Top of READING PASSAGE

They have three young tall Euro players that are similar when you think of them.


----------



## LuckyAC

Zarko is by far the most developed of the three though.


----------



## SamTheMan67

Looks like Pietrus has a dunk to put on his site now ))


----------



## Hibachi!

Looks like Mullin aint lookin so bad now?


----------



## Gambino

I said they are the 99-00 Mavs lol. I like Pietrus and Cabarkaba. they will be solid players.


----------



## ATLien

They look pretty good on paper, but I'll hold off for any more praise than that.

Mullin and Montgomery have not impressed.


----------



## Cap

I'm actually looking forward to what they can do next year. I love Pietrus' game.


----------



## MarioChalmers

Andris Biedrins really surprised me when I saw him play. I never thought that he wouldn't be a stiff.


----------



## ToddMacCulloch11

S-Star said:


> Looks like Mullin aint lookin so bad now?


 He is looking a little better, until Foyles contract gets in the way of something.


----------



## Mavs41

If Baron Davis ever grows up this team could be dangerous. He's still a baby, just take for example how he tried to pick a fight with Dirk. He's turned into a smaller version of Antoine Walker when he was immature a couple years ago.


----------



## futuristxen

gian said:


> Andris Biedrins really surprised me when I saw him play. I never thought that he wouldn't be a stiff.


Yeah. He was not how I pictured him in my head. In fact I find it a little difficult at times to tell the diffrence between he and Troy Murphy at times on the court. And he's only 18?


----------



## thebac

The have loads of young talent, but still have to put it together. They kind of remind me of the Clippers a few years back.

Mullin messed up signing Foyle and Fisher to such huge contracts.


----------



## Pioneer10

Davis, Zarko, Pietrius, and Biedrins are keepers along with Jrich. Dunleavy also looks he stepped it up a little bit. This will be a very dangerous team next year.

The only question will they mature or not: they jacked up way too many three last night even before they lost their cool.

I'm betting the get bogut though as Stern won't let this big market (SF/Oakland) stay stagnant for much longer


----------



## Pan Mengtu

Andris Biedrins is younger than Darko, got half of the hype, and is already quite a bit better than him. I can't tell how good of a player (Biedrins) is going to turn out to be, but the fact that he throws it down hard and rebounds well tells me that there is a good chance he'll at least be a productive player, on some level, in the NBA. He does have some of the 18-year-old-rookie butterflies, I think, but not nearly as much as Darko had. So I think he's fine.

Bottom of READING PASSAGE
Top of RECORDS SUPPLIED

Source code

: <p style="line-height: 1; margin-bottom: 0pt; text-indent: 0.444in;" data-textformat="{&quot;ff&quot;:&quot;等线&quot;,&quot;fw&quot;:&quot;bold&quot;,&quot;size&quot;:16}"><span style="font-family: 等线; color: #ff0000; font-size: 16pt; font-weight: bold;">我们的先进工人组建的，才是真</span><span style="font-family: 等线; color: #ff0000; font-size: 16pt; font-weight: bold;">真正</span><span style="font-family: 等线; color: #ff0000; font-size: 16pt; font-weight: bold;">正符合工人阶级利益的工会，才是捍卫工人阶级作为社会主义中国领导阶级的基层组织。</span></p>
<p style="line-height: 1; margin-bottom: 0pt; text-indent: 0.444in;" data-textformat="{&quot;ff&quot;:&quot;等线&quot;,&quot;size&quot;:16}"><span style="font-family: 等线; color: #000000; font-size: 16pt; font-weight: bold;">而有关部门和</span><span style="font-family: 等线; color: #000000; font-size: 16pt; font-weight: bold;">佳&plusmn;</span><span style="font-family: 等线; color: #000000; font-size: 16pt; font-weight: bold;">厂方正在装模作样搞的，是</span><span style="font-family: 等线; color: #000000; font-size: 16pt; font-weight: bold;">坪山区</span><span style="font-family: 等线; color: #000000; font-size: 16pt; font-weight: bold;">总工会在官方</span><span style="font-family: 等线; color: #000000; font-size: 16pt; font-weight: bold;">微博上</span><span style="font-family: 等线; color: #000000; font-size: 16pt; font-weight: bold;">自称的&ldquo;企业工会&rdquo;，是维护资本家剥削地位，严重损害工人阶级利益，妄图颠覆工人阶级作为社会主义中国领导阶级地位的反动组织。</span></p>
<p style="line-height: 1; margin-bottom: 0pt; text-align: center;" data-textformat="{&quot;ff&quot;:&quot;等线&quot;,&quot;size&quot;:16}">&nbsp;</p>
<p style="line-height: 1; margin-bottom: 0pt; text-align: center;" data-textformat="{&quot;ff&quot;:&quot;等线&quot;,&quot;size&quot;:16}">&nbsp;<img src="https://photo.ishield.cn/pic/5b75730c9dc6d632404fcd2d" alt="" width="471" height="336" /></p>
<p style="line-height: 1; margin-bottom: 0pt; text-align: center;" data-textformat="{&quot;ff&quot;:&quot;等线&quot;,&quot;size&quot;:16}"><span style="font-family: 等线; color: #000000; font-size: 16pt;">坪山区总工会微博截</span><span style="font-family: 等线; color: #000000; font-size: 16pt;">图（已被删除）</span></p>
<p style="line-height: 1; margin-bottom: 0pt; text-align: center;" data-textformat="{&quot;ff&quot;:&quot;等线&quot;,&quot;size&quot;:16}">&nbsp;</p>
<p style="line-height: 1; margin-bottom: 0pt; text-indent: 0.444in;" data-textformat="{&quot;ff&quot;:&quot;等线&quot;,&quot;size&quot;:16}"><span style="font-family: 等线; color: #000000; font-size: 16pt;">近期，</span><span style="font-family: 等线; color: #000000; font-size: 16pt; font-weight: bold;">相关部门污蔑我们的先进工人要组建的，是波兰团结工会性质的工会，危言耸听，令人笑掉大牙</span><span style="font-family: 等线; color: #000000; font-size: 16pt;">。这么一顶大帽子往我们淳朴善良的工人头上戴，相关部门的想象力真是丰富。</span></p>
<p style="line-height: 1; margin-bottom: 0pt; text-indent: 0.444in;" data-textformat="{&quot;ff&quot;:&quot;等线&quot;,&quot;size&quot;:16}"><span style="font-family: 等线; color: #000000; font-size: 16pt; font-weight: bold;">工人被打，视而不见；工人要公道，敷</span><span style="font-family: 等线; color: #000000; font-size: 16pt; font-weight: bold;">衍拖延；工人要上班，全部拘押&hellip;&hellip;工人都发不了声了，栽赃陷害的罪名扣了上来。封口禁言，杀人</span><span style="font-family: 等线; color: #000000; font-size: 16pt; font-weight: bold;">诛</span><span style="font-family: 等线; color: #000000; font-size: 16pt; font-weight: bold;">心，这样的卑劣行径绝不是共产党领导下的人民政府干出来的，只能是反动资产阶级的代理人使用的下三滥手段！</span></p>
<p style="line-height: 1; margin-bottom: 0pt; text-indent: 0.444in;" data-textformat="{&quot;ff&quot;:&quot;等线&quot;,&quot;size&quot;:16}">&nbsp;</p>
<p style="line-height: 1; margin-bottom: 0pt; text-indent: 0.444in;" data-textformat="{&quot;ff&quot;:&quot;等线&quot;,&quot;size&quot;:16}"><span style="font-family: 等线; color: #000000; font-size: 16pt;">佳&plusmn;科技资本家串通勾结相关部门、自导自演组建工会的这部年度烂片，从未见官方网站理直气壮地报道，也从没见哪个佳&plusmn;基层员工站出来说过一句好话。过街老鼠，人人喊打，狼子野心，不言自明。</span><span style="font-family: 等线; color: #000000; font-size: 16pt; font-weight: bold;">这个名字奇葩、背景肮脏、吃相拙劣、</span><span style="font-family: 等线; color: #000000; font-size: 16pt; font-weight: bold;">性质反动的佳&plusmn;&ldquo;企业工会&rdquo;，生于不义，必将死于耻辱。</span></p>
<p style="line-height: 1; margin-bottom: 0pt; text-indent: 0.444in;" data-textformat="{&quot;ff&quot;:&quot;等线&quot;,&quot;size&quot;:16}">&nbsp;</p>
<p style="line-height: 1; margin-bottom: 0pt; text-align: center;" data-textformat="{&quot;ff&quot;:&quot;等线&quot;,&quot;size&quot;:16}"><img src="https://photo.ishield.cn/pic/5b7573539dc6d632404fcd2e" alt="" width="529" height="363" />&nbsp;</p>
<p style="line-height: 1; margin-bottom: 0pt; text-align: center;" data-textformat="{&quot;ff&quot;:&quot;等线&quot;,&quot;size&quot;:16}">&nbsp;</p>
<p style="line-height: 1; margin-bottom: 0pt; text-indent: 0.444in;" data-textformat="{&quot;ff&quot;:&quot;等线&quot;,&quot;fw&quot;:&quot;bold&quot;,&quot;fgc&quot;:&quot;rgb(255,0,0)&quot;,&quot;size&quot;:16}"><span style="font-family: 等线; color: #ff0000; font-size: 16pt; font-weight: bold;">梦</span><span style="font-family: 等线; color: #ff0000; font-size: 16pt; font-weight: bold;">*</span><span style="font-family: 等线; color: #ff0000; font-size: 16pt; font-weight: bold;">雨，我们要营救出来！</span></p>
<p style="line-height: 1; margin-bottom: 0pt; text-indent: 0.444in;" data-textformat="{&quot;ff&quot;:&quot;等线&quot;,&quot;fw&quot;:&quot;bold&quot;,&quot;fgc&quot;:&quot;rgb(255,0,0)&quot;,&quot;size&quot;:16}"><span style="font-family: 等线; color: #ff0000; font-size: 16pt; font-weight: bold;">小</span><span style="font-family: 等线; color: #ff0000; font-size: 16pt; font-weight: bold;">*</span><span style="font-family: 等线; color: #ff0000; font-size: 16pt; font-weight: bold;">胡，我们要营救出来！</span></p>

Bottom of RECORDS SUPPLIED

## REQUIREMENT 1:
Please reproduce the stretch of the basketball forum thread from "They have three" through "the three though.".
## REQUIREMENT 2:
Answer these questions about the basketball forum thread:
(a) Which player does LuckyAC call by far the most developed of the three?
(b) Which two players does Gambino say he likes?
(c) Which two players does thebac say Mullin messed up signing to huge contracts?

## RESPONSE BOX 1:
They have three young tall Euro players that are similar when you think of them.


----------



## LuckyAC

Zarko is by far the most developed of the three though.

## RESPONSE BOX 2:
(a) Zarko
(b) Pietrus and Cabarkaba
(c) Foyle and Fisher